En Almafuerte viven 10 mil personas que pasan el día a día como en cualquier otro rincón del interior de la provincia, sin prisas y sin sorpresas. Pero que salen de la modorra, cuando trasladan las almas a la cintura del dique Piedras Moras, con sus aguas cual batallón de frescura, su arena y su inmensidad, ahí se les alegra la jornada y se enorgullecen de tener lo que tienen. Que no es mucho, aunque es un montón. La paradoja se resuelve en la llegada de los otros, los que no tienen el chapuzón tan a mano y al ver ese colosal espejo teñido de sol, envidian a la paisanada.
De fondo, la tenue figura de las montañas da sentido a aquella frase que se cita seguido, esa que dice que aquí es donde “la sierra y el llano se dan la mano”; no le falta verdad a la expresión: a 110 kilómetros al oeste de Villa María, Almafuerte hace saber al viajero que el Valle de Calamuchita y los cerros que lo vigilan andan cerquita, muy cerquita. Aunque eso vendrá después. Por ahora, plantamos sombrilla acá.
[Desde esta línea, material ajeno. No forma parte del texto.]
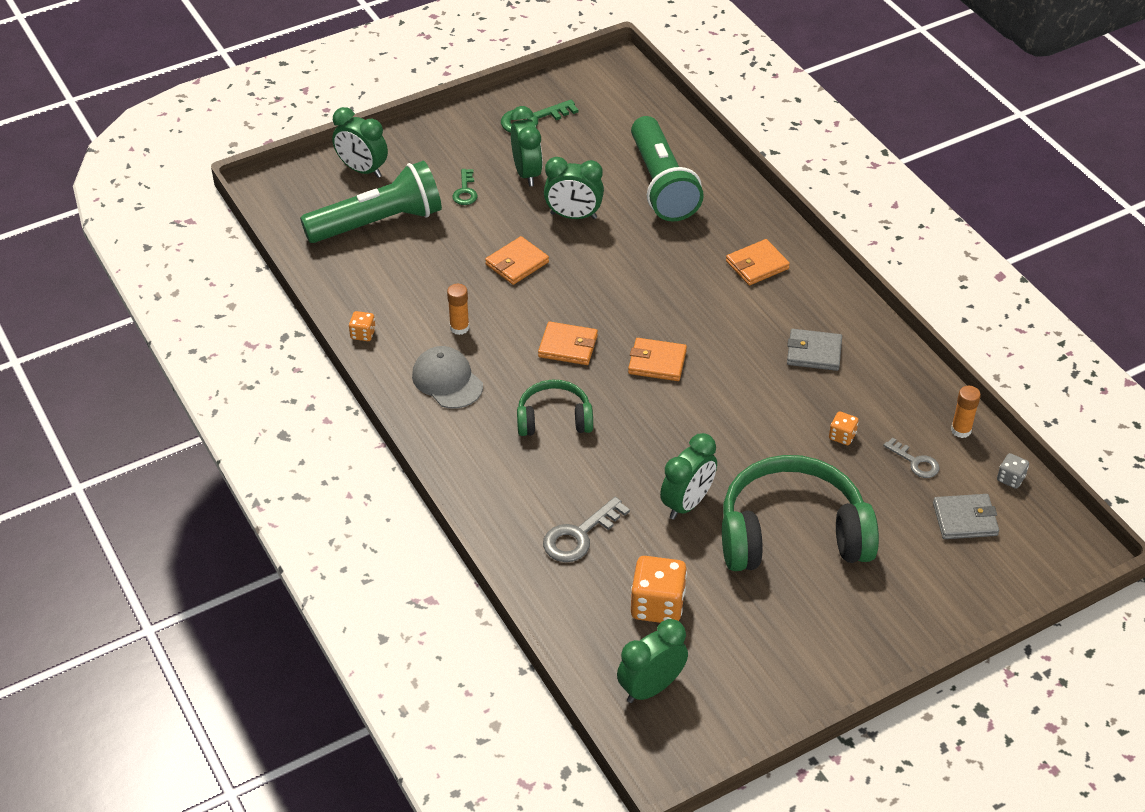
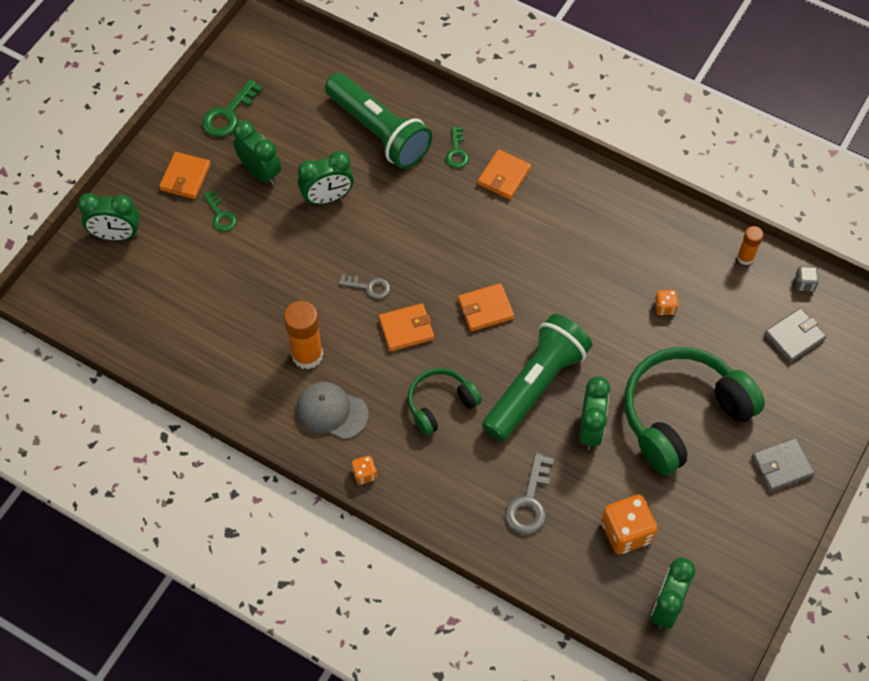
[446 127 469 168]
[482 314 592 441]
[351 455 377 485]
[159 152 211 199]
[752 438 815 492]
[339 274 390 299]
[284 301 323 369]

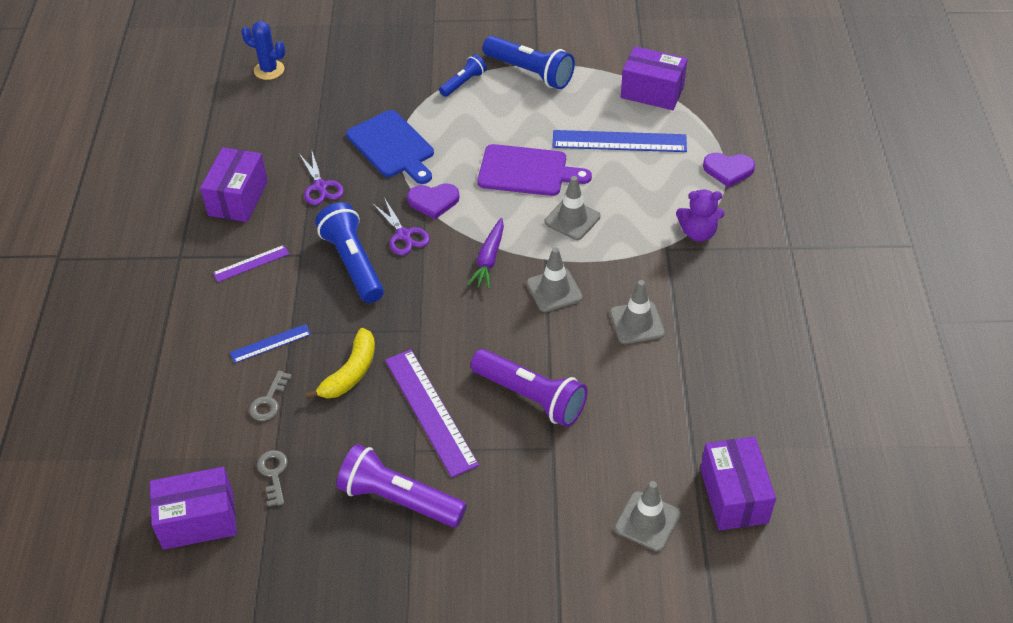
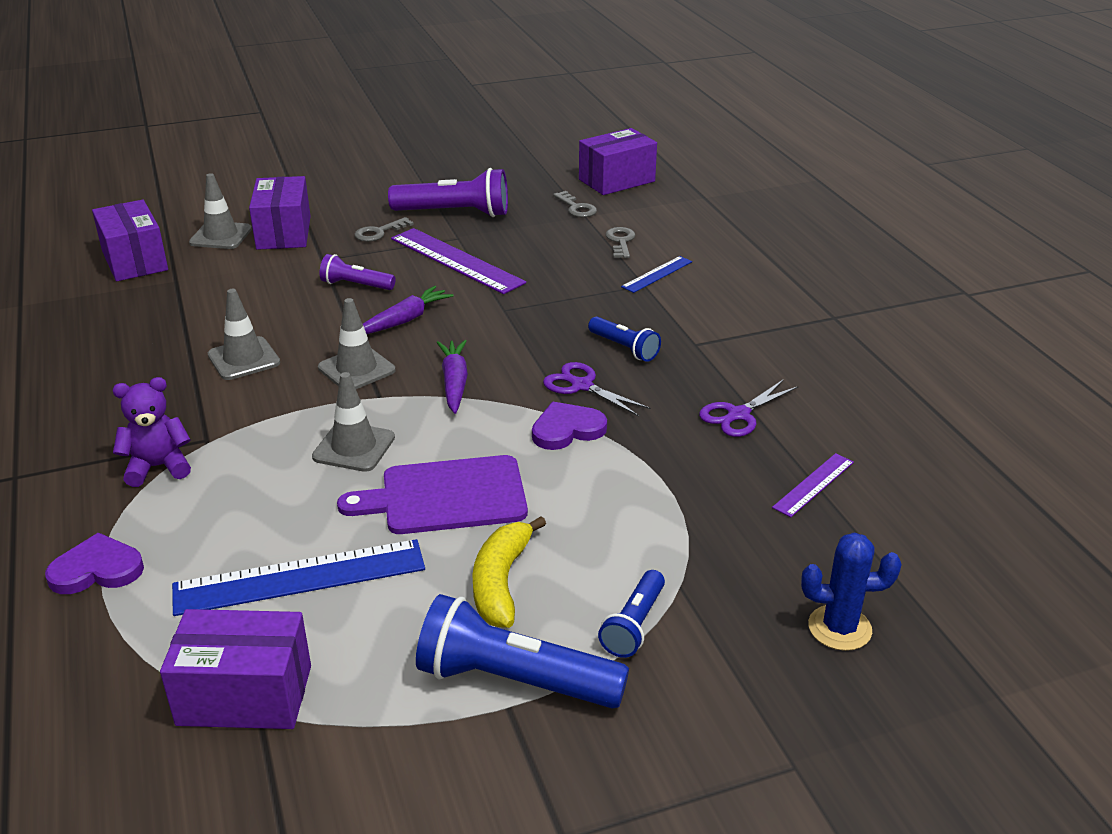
[346 110 434 184] (first image)
[354 217 414 242]
[363 286 454 334]
[249 176 311 250]
[772 453 854 517]
[801 533 902 651]
[472 516 546 628]
[699 380 799 437]
[588 317 661 362]
[320 254 395 290]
No hay que dar vueltas: el espíritu y la miel del municipio están en el Piedras Moras. Son una decena de cuadras desde el centro y el espectáculo queda servido. Las playas, colchones dorados, sirven de platea para admirar el cuadro: el agua como artífice de todo, las siluetas montañosas detrás de la alfombra azul, las arboledas al costado, el movimiento de gente al lado. Locales y foráneos comulgan mezclados, con la movida veraniega (que se extiende durante buena parte del resto del año) a flor de piel. Los paradores se encargan de ofrecer lo imaginado: comidas, bebidas, alquiler de reposeras y los etcéteras del caso. Canchas de vóley y picaditos de fútbol improvisados aumentan el color. Lo mismo hacen quienes se solean en embarcaciones a remo (las a motor están prohibidas) o tablas de windsurf.
Sin embargo, el verdadero embrujo lo sigue corporizando la zambullida. Hay que nadar, hay que mojarse la existencia para saborear los placeres elementales que regala Almafuerte. El dique, a los ojos del viajero, está para eso. Con todo, su objetivo “oficial” es abastecer de agua potable a las poblaciones de la región y generar energía.
Buceando por el pueblo perdido
Bajo la superficie del Piedras Moras hay otro universo por ser descubierto. La inauguración de la obra, en 1979, significó también la inundación de toda una comuna, conocida como El Salto. Hoy, buzos de todo el país dialogan con los restos del caserío, que desde hace casi 35 años habita las profundidades.
Arboles, viviendas enteras, una iglesia, un puente, un cementerio y hasta una usina construida en 1914 duermen el sueño eterno entre algas y millares de peces (pejerreyes, dientudos, bagres, tarariras y carpas), para delirio de los incrédulos espectadores (que deben ir acompañados por buzos experimentados).
Mucho menos grandilocuente resulta el resto del tour por la ciudad. Suma puntos el paso del río Calamuchita, sobre todo en el sector del balneario municipal, dueño de piletas, asadores y áreas de acampe. Asimismo, vale la pena caminar un poco y descubrir espacios históricos tales como la Casa del Fundador, la Casa Carranza (construida en 1885), el pequeño pero sugestivo Canal Molina (1892), la Iglesia del Apóstol San Pedro y la antigua Estación de Trenes (1913).
Después, habrá que volver al Piedras Moras. En su extremo oeste (a unos cinco kilómetros del centro), se divisa con claridad la isla que es reserva natural. Desconocida para la mayoría de visitantes, reúne en sus 33 hectáreas de extensión una importante cantidad de patos, garzas, cisnes y reptiles, así como algarrobos, talas y chañares. Buen rincón para quedarse viendo como cae la noche, entre la sierra y el llano.